◆ **Task description**
Output the items as a numbered list, leaving out blank lines. Start at the beginning of the items and end with the line containing "kai bagaimana produk", including both ends.

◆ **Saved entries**
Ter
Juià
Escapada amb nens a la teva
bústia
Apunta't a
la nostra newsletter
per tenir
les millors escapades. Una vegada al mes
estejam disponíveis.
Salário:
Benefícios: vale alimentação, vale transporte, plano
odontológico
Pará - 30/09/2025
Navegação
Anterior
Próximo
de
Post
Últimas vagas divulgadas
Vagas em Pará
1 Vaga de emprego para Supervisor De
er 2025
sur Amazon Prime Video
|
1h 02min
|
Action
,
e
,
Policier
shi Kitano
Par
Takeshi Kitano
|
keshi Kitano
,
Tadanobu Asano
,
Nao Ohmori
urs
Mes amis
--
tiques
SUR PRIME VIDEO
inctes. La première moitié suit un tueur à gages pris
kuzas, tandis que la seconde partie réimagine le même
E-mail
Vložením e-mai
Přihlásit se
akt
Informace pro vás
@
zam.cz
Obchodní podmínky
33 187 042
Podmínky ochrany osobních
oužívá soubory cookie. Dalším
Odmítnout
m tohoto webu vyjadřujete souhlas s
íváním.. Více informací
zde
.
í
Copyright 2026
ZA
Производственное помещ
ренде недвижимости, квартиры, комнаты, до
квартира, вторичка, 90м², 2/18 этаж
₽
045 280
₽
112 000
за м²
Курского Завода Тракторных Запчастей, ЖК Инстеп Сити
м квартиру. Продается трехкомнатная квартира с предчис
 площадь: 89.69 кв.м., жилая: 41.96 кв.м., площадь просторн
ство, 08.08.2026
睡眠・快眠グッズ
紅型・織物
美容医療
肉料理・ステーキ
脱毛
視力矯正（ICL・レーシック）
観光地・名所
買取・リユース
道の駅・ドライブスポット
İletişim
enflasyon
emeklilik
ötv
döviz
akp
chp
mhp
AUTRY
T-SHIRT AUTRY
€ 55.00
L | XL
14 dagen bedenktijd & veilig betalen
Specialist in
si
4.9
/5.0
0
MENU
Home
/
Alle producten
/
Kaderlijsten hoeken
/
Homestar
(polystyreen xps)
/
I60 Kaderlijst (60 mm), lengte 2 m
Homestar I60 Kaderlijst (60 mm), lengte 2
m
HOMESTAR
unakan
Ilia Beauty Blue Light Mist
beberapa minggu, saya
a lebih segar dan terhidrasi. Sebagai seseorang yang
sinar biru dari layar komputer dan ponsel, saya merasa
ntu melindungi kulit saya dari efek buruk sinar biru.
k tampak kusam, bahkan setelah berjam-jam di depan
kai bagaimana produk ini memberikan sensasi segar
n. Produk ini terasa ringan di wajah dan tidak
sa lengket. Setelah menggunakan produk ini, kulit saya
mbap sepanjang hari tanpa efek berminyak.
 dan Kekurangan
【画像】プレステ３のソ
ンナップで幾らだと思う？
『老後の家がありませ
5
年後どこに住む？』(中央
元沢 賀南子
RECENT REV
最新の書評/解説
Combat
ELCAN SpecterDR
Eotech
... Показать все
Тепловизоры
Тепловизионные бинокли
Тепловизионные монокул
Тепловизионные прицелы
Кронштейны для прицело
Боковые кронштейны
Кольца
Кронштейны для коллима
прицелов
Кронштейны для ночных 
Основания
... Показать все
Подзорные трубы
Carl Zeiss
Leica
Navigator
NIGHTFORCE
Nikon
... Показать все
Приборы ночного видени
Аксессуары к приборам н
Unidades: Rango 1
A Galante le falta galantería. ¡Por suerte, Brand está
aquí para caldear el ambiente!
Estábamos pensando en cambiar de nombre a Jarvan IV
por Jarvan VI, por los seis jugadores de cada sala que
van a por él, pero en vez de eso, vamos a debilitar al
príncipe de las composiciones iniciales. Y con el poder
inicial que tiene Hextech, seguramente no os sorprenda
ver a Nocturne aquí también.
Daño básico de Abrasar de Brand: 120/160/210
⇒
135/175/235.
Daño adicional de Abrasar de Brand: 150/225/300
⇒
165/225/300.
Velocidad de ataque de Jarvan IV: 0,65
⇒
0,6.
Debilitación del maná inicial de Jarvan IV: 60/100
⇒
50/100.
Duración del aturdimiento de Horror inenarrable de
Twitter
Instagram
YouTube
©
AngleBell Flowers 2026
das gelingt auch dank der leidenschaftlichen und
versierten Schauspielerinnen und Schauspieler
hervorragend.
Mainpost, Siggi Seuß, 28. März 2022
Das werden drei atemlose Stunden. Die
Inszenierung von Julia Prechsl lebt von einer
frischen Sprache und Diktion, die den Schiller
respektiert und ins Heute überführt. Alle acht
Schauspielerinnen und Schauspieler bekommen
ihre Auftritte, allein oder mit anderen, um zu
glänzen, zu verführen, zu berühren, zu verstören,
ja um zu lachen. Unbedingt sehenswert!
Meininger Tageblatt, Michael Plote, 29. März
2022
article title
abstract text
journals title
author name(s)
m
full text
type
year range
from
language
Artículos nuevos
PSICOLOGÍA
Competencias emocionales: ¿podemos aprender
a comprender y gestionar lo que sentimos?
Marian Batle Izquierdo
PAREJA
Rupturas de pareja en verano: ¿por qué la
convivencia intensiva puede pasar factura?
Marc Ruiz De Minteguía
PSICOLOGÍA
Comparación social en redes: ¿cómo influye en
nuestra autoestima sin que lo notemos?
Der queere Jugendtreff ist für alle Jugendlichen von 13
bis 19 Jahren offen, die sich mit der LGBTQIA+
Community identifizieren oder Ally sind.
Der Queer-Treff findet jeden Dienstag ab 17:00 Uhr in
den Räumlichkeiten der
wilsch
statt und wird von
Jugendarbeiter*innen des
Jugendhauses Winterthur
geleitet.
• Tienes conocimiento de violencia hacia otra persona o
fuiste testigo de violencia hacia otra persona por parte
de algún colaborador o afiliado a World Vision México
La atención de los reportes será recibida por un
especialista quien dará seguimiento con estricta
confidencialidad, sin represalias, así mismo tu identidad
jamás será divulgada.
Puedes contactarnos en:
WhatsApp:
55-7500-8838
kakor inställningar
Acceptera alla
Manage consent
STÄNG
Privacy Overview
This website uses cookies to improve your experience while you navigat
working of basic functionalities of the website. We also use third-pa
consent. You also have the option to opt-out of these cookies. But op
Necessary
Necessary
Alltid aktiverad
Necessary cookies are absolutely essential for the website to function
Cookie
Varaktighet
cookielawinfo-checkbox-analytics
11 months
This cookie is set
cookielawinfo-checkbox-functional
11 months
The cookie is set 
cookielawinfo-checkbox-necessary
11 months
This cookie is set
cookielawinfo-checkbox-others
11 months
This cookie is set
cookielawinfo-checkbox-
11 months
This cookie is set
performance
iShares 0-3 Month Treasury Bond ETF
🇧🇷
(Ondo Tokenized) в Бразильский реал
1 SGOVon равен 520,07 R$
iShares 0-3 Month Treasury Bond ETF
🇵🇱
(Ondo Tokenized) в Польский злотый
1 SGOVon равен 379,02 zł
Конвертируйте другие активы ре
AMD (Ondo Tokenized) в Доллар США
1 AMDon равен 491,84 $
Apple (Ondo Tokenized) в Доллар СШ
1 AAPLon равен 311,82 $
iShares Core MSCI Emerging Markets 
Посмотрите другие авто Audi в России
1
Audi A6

◆ **Response for this exercise**
1. Ter
2. Juià
3. Escapada amb nens a la teva
4. bústia
5. Apunta't a
6. la nostra newsletter
7. per tenir
8. les millors escapades. Una vegada al mes
9. estejam disponíveis.
10. Salário:
11. Benefícios: vale alimentação, vale transporte, plano
12. odontológico
13. Pará - 30/09/2025
14. Navegação
15. Anterior
16. Próximo
17. de
18. Post
19. Últimas vagas divulgadas
20. Vagas em Pará
21. 1 Vaga de emprego para Supervisor De
22. er 2025
23. sur Amazon Prime Video
24. |
25. 1h 02min
26. |
27. Action
28. ,
29. e
30. ,
31. Policier
32. shi Kitano
33. Par
34. Takeshi Kitano
35. |
36. keshi Kitano
37. ,
38. Tadanobu Asano
39. ,
40. Nao Ohmori
41. urs
42. Mes amis
43. --
44. tiques
45. SUR PRIME VIDEO
46. inctes. La première moitié suit un tueur à gages pris
47. kuzas, tandis que la seconde partie réimagine le même
48. E-mail
49. Vložením e-mai
50. Přihlásit se
51. akt
52. Informace pro vás
53. @
54. zam.cz
55. Obchodní podmínky
56. 33 187 042
57. Podmínky ochrany osobních
58. oužívá soubory cookie. Dalším
59. Odmítnout
60. m tohoto webu vyjadřujete souhlas s
61. íváním.. Více informací
62. zde
63. .
64. í
65. Copyright 2026
66. ZA
67. Производственное помещ
68. ренде недвижимости, квартиры, комнаты, до
69. квартира, вторичка, 90м², 2/18 этаж
70. ₽
71. 045 280
72. ₽
73. 112 000
74. за м²
75. Курского Завода Тракторных Запчастей, ЖК Инстеп Сити
76. м квартиру. Продается трехкомнатная квартира с предчис
77.  площадь: 89.69 кв.м., жилая: 41.96 кв.м., площадь просторн
78. ство, 08.08.2026
79. 睡眠・快眠グッズ
80. 紅型・織物
81. 美容医療
82. 肉料理・ステーキ
83. 脱毛
84. 視力矯正（ICL・レーシック）
85. 観光地・名所
86. 買取・リユース
87. 道の駅・ドライブスポット
88. İletişim
89. enflasyon
90. emeklilik
91. ötv
92. döviz
93. akp
94. chp
95. mhp
96. AUTRY
97. T-SHIRT AUTRY
98. € 55.00
99. L | XL
100. 14 dagen bedenktijd & veilig betalen
101. Specialist in
102. si
103. 4.9
104. /5.0
105. 0
106. MENU
107. Home
108. /
109. Alle producten
110. /
111. Kaderlijsten hoeken
112. /
113. Homestar
114. (polystyreen xps)
115. /
116. I60 Kaderlijst (60 mm), lengte 2 m
117. Homestar I60 Kaderlijst (60 mm), lengte 2
118. m
119. HOMESTAR
120. unakan
121. Ilia Beauty Blue Light Mist
122. beberapa minggu, saya
123. a lebih segar dan terhidrasi. Sebagai seseorang yang
124. sinar biru dari layar komputer dan ponsel, saya merasa
125. ntu melindungi kulit saya dari efek buruk sinar biru.
126. k tampak kusam, bahkan setelah berjam-jam di depan
127. kai bagaimana produk ini memberikan sensasi segar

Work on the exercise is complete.